_Your instructions_
Copy out the records below word for word, leaving out the pictures.

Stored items
<<<<

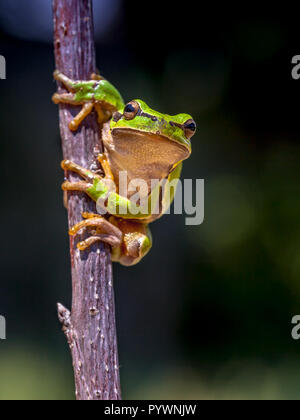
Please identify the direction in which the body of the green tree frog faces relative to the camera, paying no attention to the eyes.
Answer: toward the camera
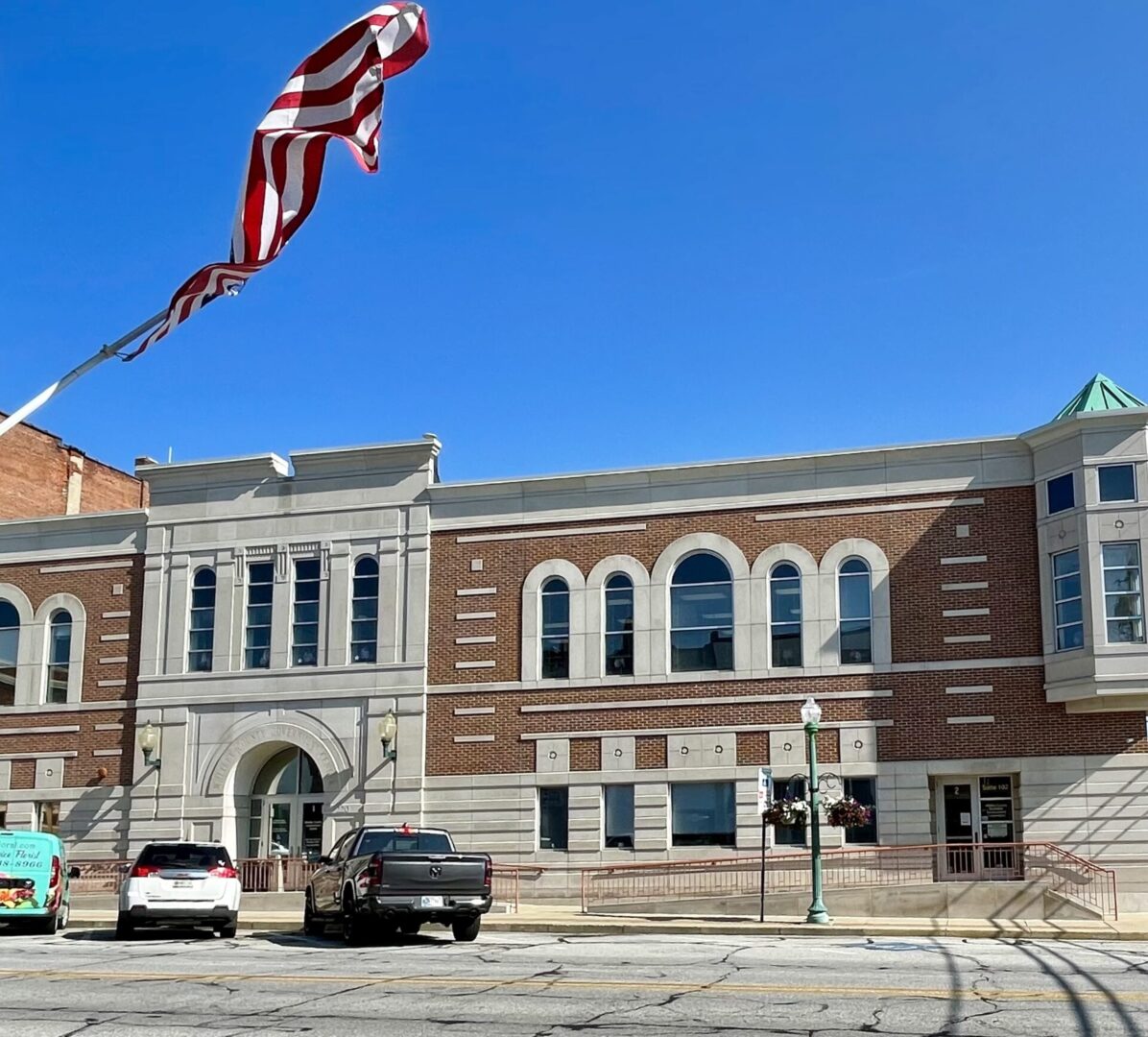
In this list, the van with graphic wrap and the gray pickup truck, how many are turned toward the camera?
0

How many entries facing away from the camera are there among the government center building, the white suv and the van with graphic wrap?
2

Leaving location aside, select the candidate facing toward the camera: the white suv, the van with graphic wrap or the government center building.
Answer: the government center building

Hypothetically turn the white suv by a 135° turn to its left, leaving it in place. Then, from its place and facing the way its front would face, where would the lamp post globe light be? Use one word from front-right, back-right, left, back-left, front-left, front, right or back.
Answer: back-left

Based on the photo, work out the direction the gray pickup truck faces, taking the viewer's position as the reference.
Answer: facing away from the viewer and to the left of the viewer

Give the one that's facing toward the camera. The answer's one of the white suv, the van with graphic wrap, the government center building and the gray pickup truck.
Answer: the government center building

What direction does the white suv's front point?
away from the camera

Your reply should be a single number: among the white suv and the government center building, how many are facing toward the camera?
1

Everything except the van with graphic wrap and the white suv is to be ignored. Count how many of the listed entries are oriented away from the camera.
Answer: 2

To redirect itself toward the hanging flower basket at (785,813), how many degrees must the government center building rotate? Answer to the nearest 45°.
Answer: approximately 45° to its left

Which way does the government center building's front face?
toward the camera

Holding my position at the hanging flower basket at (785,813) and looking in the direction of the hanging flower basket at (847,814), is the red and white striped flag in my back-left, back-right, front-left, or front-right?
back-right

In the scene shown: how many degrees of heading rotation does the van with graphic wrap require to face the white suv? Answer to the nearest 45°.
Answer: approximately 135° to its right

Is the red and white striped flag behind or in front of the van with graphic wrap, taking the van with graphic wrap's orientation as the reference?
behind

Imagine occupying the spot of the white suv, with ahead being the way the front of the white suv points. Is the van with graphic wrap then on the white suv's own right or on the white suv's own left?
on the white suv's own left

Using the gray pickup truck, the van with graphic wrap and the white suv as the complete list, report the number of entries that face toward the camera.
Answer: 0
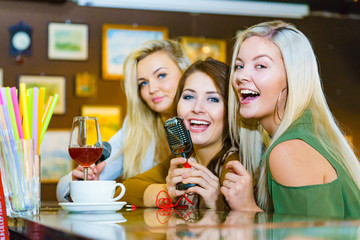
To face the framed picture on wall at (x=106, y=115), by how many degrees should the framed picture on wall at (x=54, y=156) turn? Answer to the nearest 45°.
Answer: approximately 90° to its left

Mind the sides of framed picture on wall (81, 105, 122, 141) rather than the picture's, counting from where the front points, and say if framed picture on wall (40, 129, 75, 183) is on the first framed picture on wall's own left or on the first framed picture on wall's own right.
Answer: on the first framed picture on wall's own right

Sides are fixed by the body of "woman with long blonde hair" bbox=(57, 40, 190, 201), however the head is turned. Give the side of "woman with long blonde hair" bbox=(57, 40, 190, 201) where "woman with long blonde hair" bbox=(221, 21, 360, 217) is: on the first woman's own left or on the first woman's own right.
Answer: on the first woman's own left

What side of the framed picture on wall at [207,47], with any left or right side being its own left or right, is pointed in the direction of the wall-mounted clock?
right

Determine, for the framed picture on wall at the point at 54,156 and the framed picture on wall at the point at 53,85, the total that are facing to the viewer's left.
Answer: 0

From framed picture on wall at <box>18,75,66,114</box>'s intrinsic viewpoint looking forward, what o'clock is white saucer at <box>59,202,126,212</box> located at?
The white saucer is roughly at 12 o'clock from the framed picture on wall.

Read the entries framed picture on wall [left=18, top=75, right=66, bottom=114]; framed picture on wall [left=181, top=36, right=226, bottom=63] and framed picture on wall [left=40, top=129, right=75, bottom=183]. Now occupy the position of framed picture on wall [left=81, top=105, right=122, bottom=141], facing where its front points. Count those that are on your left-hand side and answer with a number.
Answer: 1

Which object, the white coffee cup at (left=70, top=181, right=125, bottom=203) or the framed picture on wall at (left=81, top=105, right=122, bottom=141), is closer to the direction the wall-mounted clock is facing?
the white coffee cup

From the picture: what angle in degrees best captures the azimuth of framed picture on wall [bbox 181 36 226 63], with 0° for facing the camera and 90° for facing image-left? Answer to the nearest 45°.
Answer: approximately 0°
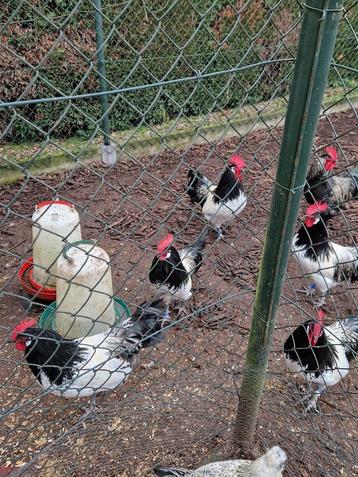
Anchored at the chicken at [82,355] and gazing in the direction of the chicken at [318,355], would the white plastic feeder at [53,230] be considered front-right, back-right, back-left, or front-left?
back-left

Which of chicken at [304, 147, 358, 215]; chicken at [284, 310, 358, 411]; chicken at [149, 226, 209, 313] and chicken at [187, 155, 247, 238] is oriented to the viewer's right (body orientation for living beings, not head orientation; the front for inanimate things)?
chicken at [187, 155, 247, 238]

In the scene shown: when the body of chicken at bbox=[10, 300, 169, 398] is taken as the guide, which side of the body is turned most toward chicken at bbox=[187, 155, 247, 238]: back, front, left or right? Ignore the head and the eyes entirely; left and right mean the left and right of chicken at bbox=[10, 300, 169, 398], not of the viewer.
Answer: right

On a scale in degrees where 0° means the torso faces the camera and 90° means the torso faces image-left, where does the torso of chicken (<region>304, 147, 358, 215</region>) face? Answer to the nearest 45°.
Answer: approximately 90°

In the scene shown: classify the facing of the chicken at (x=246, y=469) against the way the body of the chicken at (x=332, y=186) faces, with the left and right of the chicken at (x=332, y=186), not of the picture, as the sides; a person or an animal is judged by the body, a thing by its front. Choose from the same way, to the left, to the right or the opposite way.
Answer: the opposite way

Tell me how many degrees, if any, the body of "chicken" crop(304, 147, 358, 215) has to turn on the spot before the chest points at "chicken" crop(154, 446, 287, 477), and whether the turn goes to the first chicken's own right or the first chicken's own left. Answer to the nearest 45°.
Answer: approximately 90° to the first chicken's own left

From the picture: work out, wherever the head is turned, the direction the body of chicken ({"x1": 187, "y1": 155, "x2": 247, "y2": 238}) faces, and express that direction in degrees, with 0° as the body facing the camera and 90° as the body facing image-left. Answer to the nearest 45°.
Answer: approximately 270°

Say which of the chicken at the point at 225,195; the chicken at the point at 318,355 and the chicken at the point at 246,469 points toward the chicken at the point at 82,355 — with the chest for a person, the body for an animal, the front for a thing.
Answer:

>>>>

_Response box_
Please identify the direction in which the body of the green tree frog faces relative to the camera, paying no attention to the eyes.
Answer: toward the camera
In this list, the van with graphic wrap and the gray pickup truck, how many are turned toward the camera?
0

How many entries facing away from the camera are there among the government center building, the white suv and the van with graphic wrap?
2

Leaving location aside, select the candidate facing toward the camera: the white suv, the van with graphic wrap or the government center building.
Answer: the government center building

Hypothetically turn the white suv by a 135° turn to its left, leaving it in place. Then, from its place and facing the way its front would face, where would the lamp post globe light be? Use one word from front-right, back-right, left, back-left, front-left, front, right or back.
Answer: back-left

Based on the photo, work out the direction the gray pickup truck faces, taking the viewer's position as the reference.
Answer: facing away from the viewer and to the left of the viewer

Give the one that's facing toward the camera. The answer's one of the white suv, the van with graphic wrap, the government center building and the gray pickup truck.
Answer: the government center building

What direction does the white suv's front point?
away from the camera

Your reply should be a single number: among the white suv and the government center building, how many are facing toward the camera?
1

Everything except the van with graphic wrap and the white suv is to be ignored. Count how many of the listed entries are oriented away from the camera.
Answer: 2

To redirect itself toward the hanging flower basket at (785,813), how many degrees must the government center building rotate? Answer to the nearest 45°.
Answer: approximately 45° to its left

Which way does the government center building's front face?
toward the camera

Holding my position at the hanging flower basket at (785,813) and looking in the direction of the hanging flower basket at (847,814), is the red and white striped flag in my back-left, back-right, front-left, or front-right?
back-right

In the scene shown: how many degrees of heading rotation does the van with graphic wrap require to face the white suv? Answer to the nearest 45°.
Answer: approximately 135° to its right

Is the red and white striped flag behind or in front of the van with graphic wrap, taking the van with graphic wrap's orientation as the reference?
behind

Imagine occupying the spot of the white suv, with ahead being the way the front of the white suv points. Is the van with graphic wrap then on the white suv's own right or on the white suv's own left?
on the white suv's own left

Using the gray pickup truck, the van with graphic wrap and the white suv as the complete list, report the number of entries that face toward the camera.
Answer: 0
To face the framed picture on wall at (x=106, y=115), by how many degrees should the framed picture on wall at (x=54, y=156) turn? Answer to the nearest 45°.
Answer: approximately 90° to its left

Mind the sides of framed picture on wall (81, 105, 122, 141) rather than the picture's, counting from where the front points, and say if framed picture on wall (40, 129, 75, 183) is on the first framed picture on wall's own left or on the first framed picture on wall's own right.
Answer: on the first framed picture on wall's own right

Sides are fixed by the body of "woman with long blonde hair" bbox=(57, 40, 190, 201), however the head is turned. Give the side of "woman with long blonde hair" bbox=(57, 40, 190, 201) where "woman with long blonde hair" bbox=(221, 21, 360, 217) is: on the first woman's own left or on the first woman's own right.
Answer: on the first woman's own left

What side of the framed picture on wall at [207,47], with any left or right side being its own left or right, is pointed in the direction of the wall-mounted clock?
right

Determine, for the framed picture on wall at the point at 54,156 and the framed picture on wall at the point at 53,85, the total that are facing to the viewer's left.
Answer: 0

From framed picture on wall at <box>18,75,66,114</box>'s intrinsic viewpoint looking forward, what o'clock is white saucer at <box>59,202,126,212</box> located at?
The white saucer is roughly at 12 o'clock from the framed picture on wall.

Read the entries framed picture on wall [left=18, top=75, right=66, bottom=114]; framed picture on wall [left=181, top=36, right=226, bottom=63] and framed picture on wall [left=40, top=129, right=75, bottom=183]. Now occupy the position of framed picture on wall [left=81, top=105, right=122, bottom=141], facing where its front points. Count those that are on your left-hand side and answer with a number.
Answer: 1

Which object, the white coffee cup at (left=70, top=181, right=125, bottom=203) or the framed picture on wall at (left=81, top=105, right=122, bottom=141), is closer to the direction the wall-mounted clock is facing?
the white coffee cup

From the picture: what angle in degrees best captures the azimuth of framed picture on wall [bbox 181 36 226 63], with 0° for facing the camera and 90° for facing image-left? Answer to the nearest 45°.
Answer: approximately 0°
Anchored at the chicken at [82,355] and gazing in the direction of the chicken at [318,355], would the white plastic feeder at [53,230] be considered front-right, back-right, back-left, or front-left?
back-left

Which of chicken at [304, 147, 358, 215]; chicken at [284, 310, 358, 411]; chicken at [149, 226, 209, 313] and chicken at [187, 155, 247, 238] is oriented to the viewer's right (body orientation for living beings, not head orientation; the front for inanimate things)?
chicken at [187, 155, 247, 238]

In the scene shown: when the body of chicken at bbox=[10, 300, 169, 398] is taken as the guide, which side of the body is turned most toward chicken at bbox=[187, 155, 247, 238]: back, front, left or right? Ignore the head and the eyes entirely; left and right mean the left and right of chicken at bbox=[10, 300, 169, 398], not of the viewer.
Answer: right

On a scale in degrees where 0° means the torso faces the camera and 90° means the torso faces image-left, where does the torso of chicken (<region>304, 147, 358, 215</region>) face? Answer to the nearest 45°.
Answer: approximately 90°

In the scene shown: classify the facing of the chicken at (x=246, y=469) against the way the body of the chicken at (x=332, y=186) faces, with the left and right of the chicken at (x=332, y=186), not of the picture, as the sides; a person or an animal is judged by the body, a thing by its front. Choose from the same way, to the left, to the right or the opposite way.
Answer: the opposite way

Tell me how many degrees, if any, the body of "chicken" crop(304, 147, 358, 215) has to turn on the spot before the chest points at "chicken" crop(154, 446, 287, 477), and whether the turn goes to the first chicken's own right or the first chicken's own left. Answer to the nearest 45°.
Answer: approximately 90° to the first chicken's own left

From the picture: work out, wherever the head is turned, the direction the body of chicken ({"x1": 187, "y1": 155, "x2": 247, "y2": 238}) faces, and express that direction in degrees, with 0° as the body facing the camera and 90° as the body facing image-left. Answer to the nearest 45°.
Answer: approximately 270°

Say which of the chicken at the point at 225,195; the chicken at the point at 318,355 and the chicken at the point at 246,469 points toward the chicken at the point at 82,355 — with the chest for a person, the body for an animal, the front for a thing.
Answer:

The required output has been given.